At the top, the view of the Étang de Thau, the canal’s terminus



The fortress church.  Onward, Christian soldiers…




The  interior was painted in 1952 by a locally celebrated artist, Jacques Bringuier, while the rest of the walls are done by unknown naive artists.




Mountains that seem to have been painted with a wide, house-painting brush


The rest of the town is well worth a wander.



From a previous visit, when skies were blue:



Octopi seem to be the town’s mascot.  Not just seen in sculpture and street art, they feature in the local delicacy, Tielle, which is sort of a bread-y, cheesy, octopus-y tart.   Ate one, it was fine.  Nothing to write home about, although I guess I just did.
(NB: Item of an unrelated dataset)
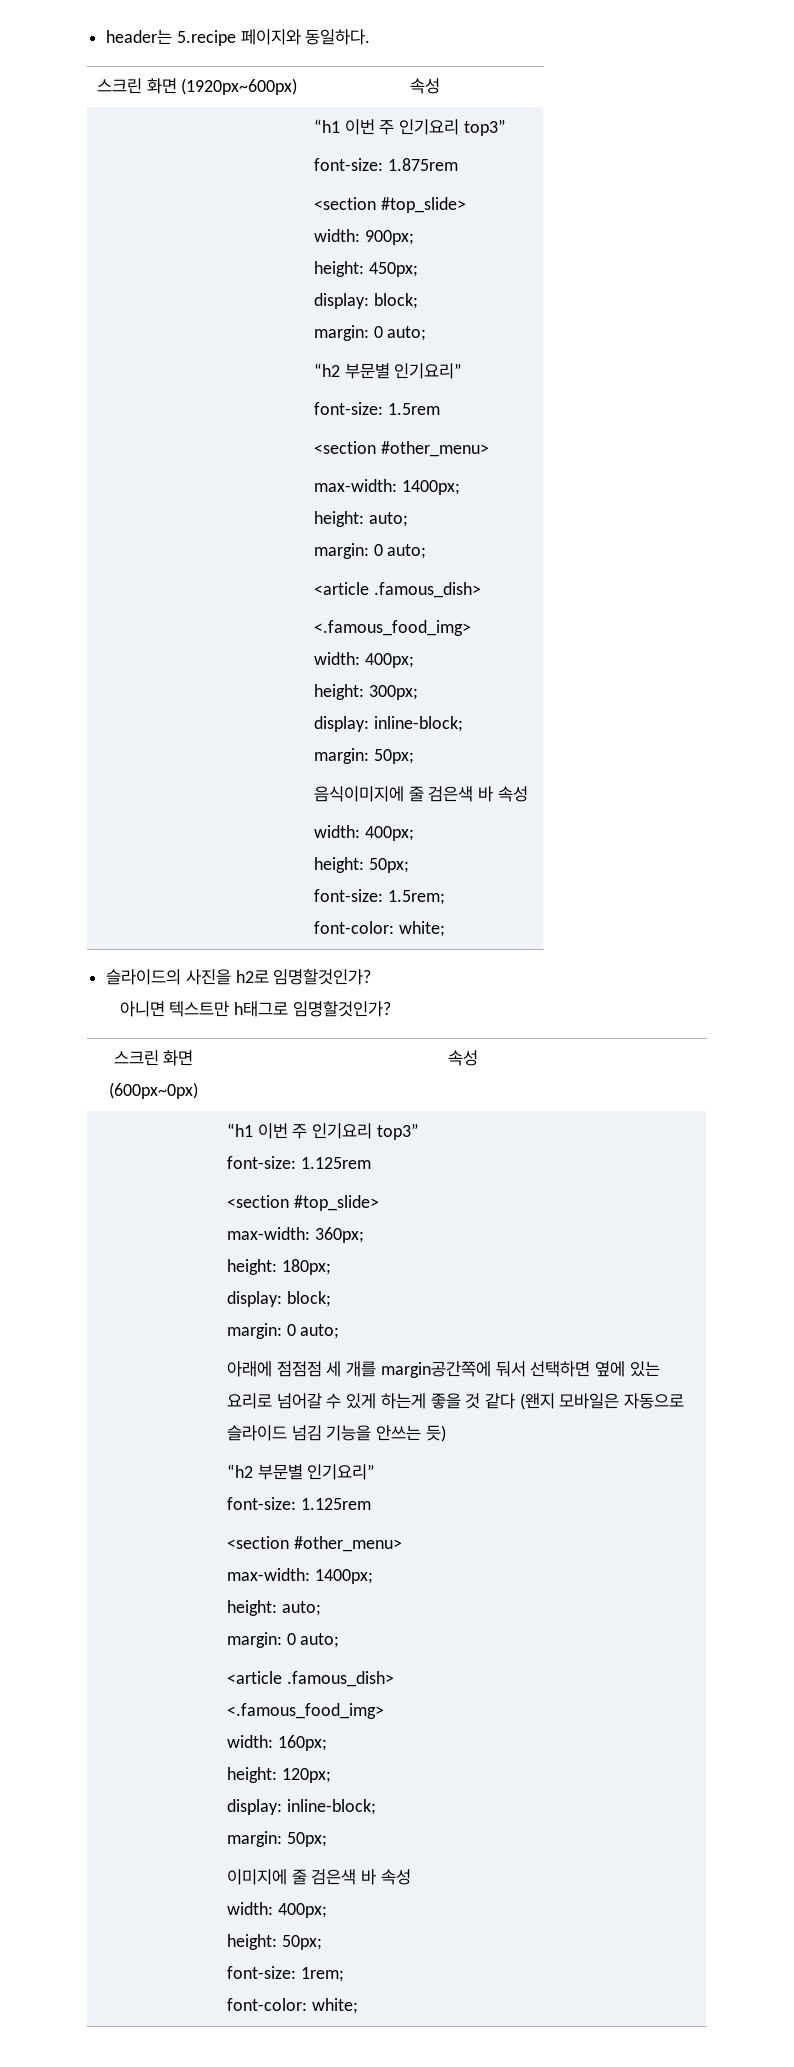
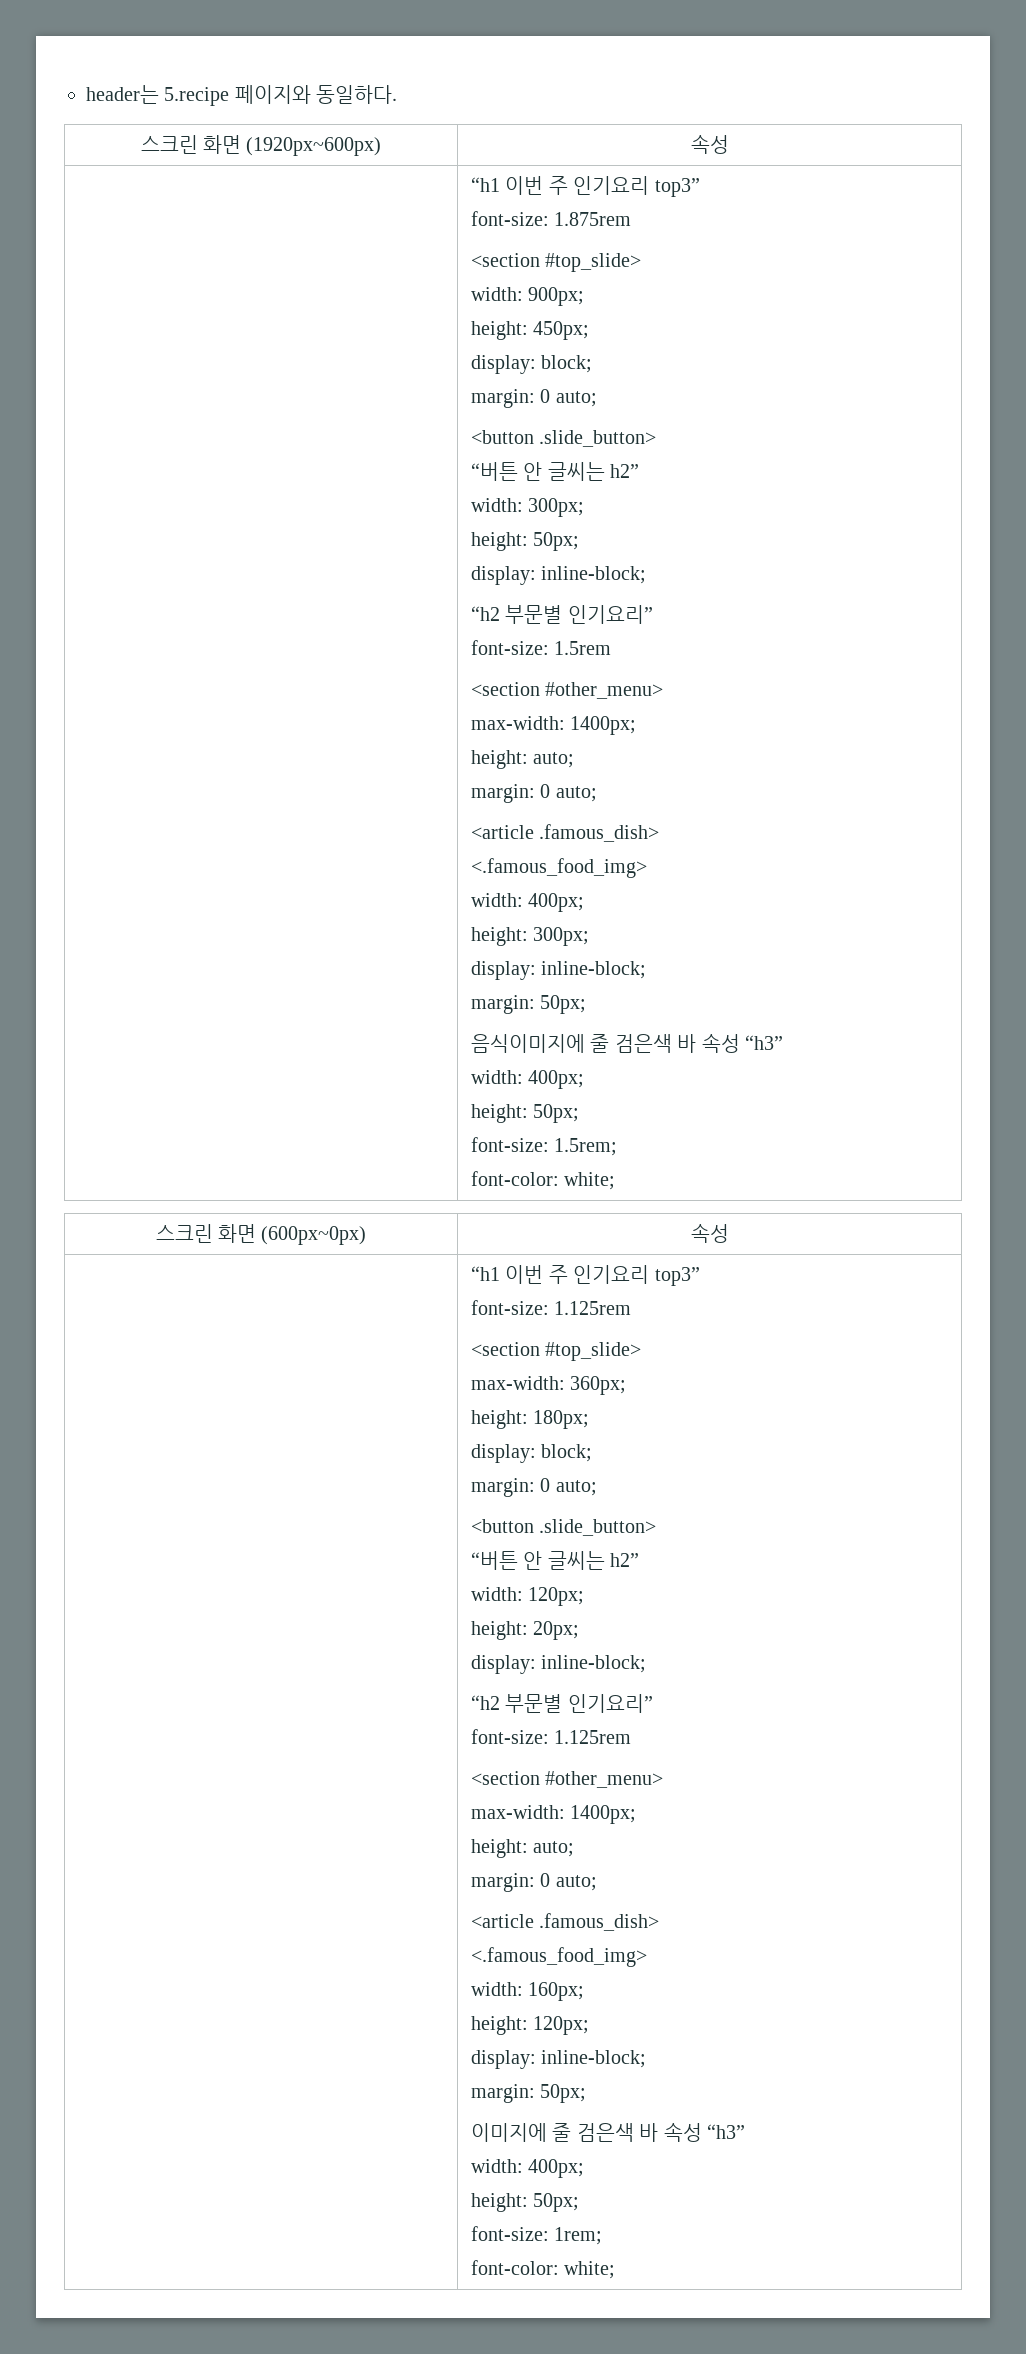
(427, 333) none -> [471,430,657,447] [471,462,640,481] [471,498,585,517] [471,532,580,551] [471,566,647,585] // <button .slide_button> // “버튼 안 글씨는 h2” // width: 300px; // height: 50px; // display: inline-block;
(528, 794) none -> [745,1035,784,1050] “h3”
[106,969,372,985] [119,1001,391,1017] // 슬라이드의 사진을 h2로 임명할것인가? // 아니면 텍스트만 h태그로 임명할것인가? -> (616, 1181) none
[226,1361,660,1378] [226,1393,685,1410] [226,1425,446,1442] 아래에 점점점 세 개를 margin공간쪽에 둬서 선택하면 옆에 있는 요리로 넘어갈 수 있게 하는게 좋을 것 같다 (왠지 모바일은 자동으로 슬라이드 넘김 기능을 안쓰는 듯) -> [471,1519,657,1536] [471,1551,640,1570] [471,1587,585,1606] [471,1621,580,1640] [471,1655,647,1674] <button .slide_button> // “버튼 안 글씨는 h2” // width: 120px; // height: 20px; // display: inline-block;
(411, 1877) none -> [707,2124,746,2139] “h3”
On the downslope we went to a fine local art museum, Musée Paul Valéry, where we were nicely surprised by the exhibition, then it was time for lunch before fleeing the swelling afternoon clouds and crowds.

Next up: a quick jaunt back to Paris to renew our visas, and then covid-willing and the numbers don’t rise, we’ll be off to our happy place, Belle-Île-en-Mer in Brittany.




  1. Hey Mary I am living vicariously through your travels. Please keep us all updated. Your pictures were fantastic they brightened my day. Travel on, be safe. Can’t wait to hear about the next adventure.
    No real news here just politics! I’m at dunes. This weekend has been breathtaking, a picture perfect one! Life just roles on.